Come sapevi di dover venire?
Sherrie H. Gillett, Utah, USA
Quando avevo 33 anni, mio marito morì per un tumore al cervello. Mi trovai improvvisamente a essere un genitore solo a crescere tre figli per conto mio. Fu un periodo difficile della mia vita, ma il consiglio del Signore che “tutte queste cose ti daranno esperienza, e saranno per il tuo bene” (DeA 122:7) mi diede il coraggio per andare avanti.
In seguito mi risposai e traslocai in un nuovo rione, dove fui chiamata come presidentessa della Società di Soccorso. Un giorno, mentre pulivo la casa, ebbi la chiara impressione di dover far visita a una sorella meno attiva che aveva perso suo marito di recente. Ignorai quel pensiero, credendo di aver bisogno di fare altre cose quel giorno. Mi vergogno a dire che ricevetti la stessa impressione ancora due volte prima di decidermi finalmente ad agire.
Quando, quella sera, arrivai a casa della sorella, era buio. Suonai il campanello e aspettai. Bussai rumorosamente e aspettai ancora un po’.
Mentre stavo per andarmene, la luce della veranda si accese e la porta si aprì lentamente. Con esitazione la sorella fece capolino dalla porta. Non dimenticherò ciò che mi chiese: “Come sapevi di dover venire?” Mi disse che aveva trascorso l’intera giornata a piangere e sentiva che non poteva andare avanti senza suo marito.
Quella sera parlammo per un paio di ore.

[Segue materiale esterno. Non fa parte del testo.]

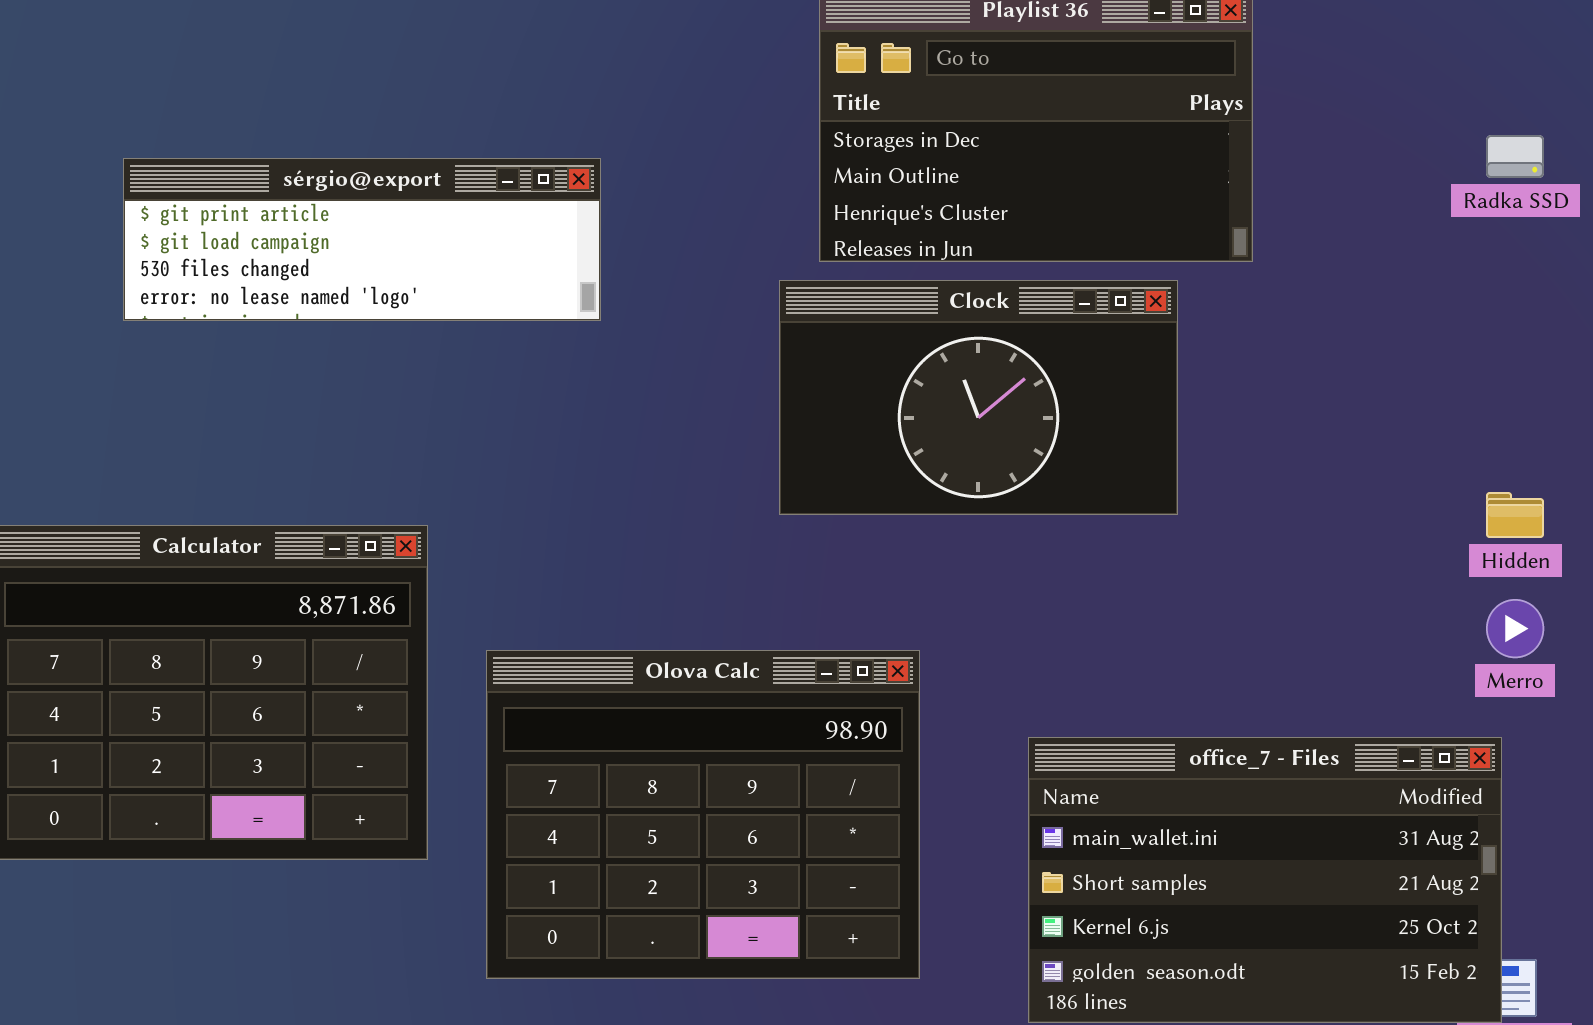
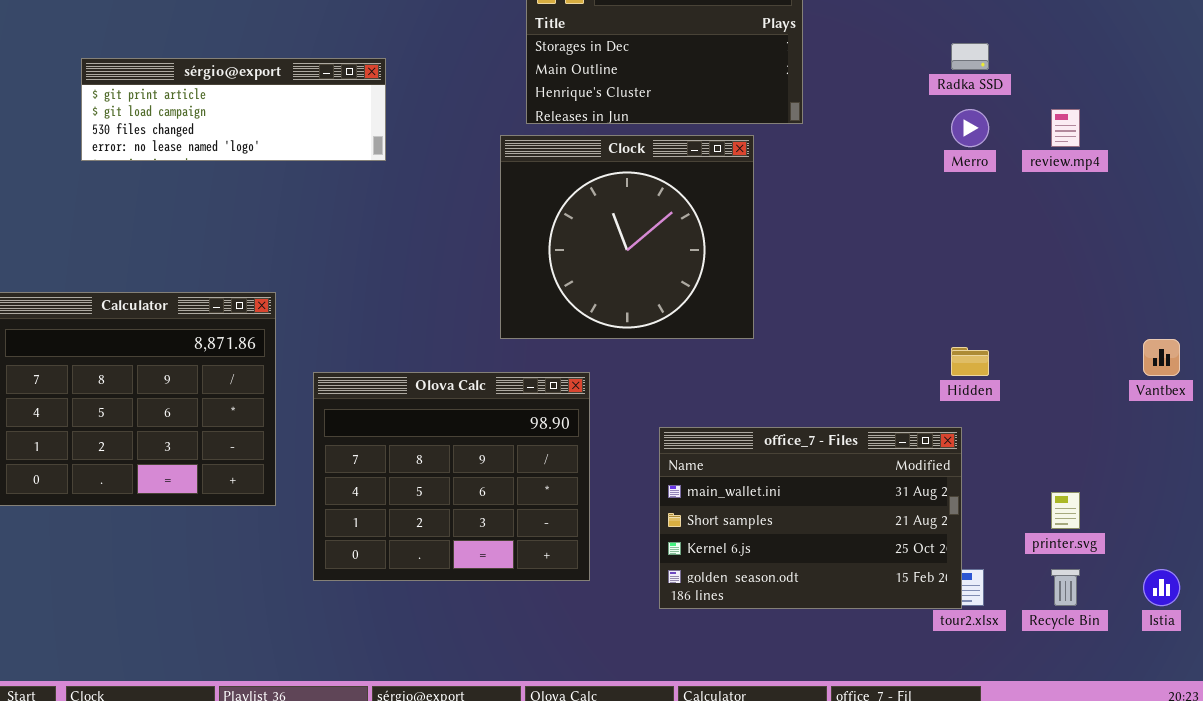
Clock: [779,280,1178,515] -> [500,135,754,339], resized
Hidden: [1486,492,1544,538] -> [951,347,989,376], moved
Merro: [1486,599,1544,658] -> [951,109,989,147], moved

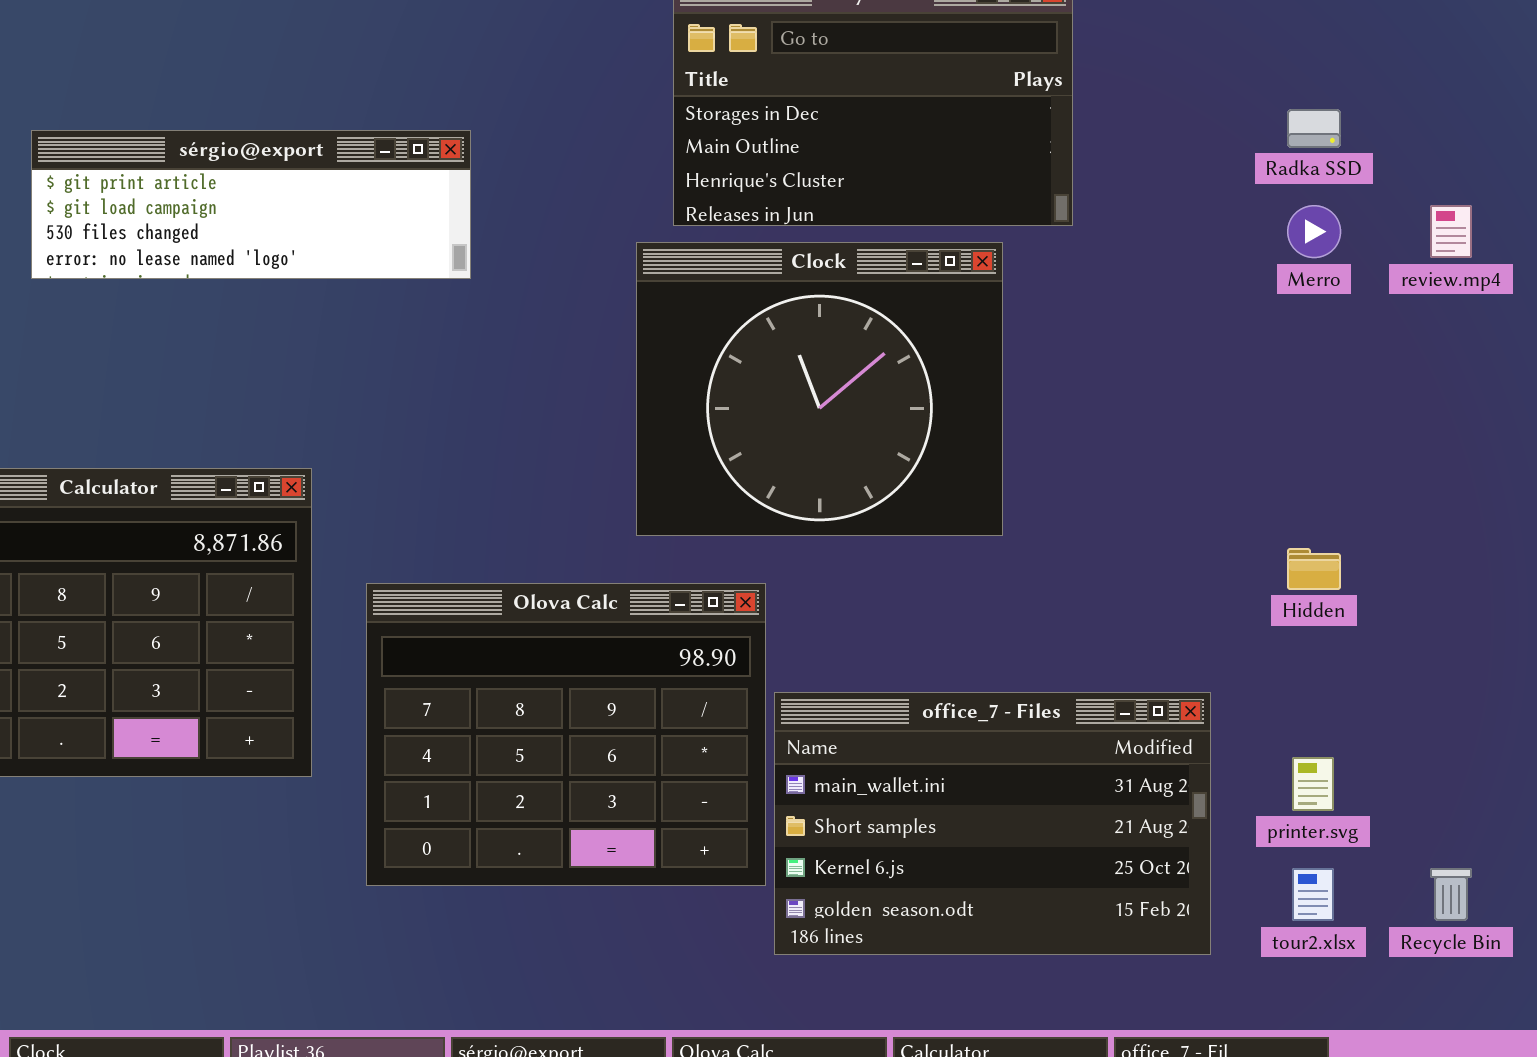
office_7 - Files: [659,427,962,609] -> [774,692,1211,955], moved
printer.svg: [1051,492,1080,529] -> [1292,757,1334,811], moved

Non ricordo molto di quel che ci raccontammo, ma ricordo di averle detto: “So davvero quello che stai passando”. Le assicurai che il tempo sarebbe stato suo amico e che il Signore avrebbe vegliato su di lei. Mentre parlavamo, notai che l’espressione affranta dal dolore sul suo volto aveva lasciato il posto a un’espressione di pace.
Al termine della nostra conversazione, la abbracciai affettuosamente. Ero così grata di essere stata spinta a farle visita. Sapevo che il nostro affettuoso Padre Celeste mi aveva permesso di assisterLo nell’aiutare questa dolce sorella in un momento di bisogno.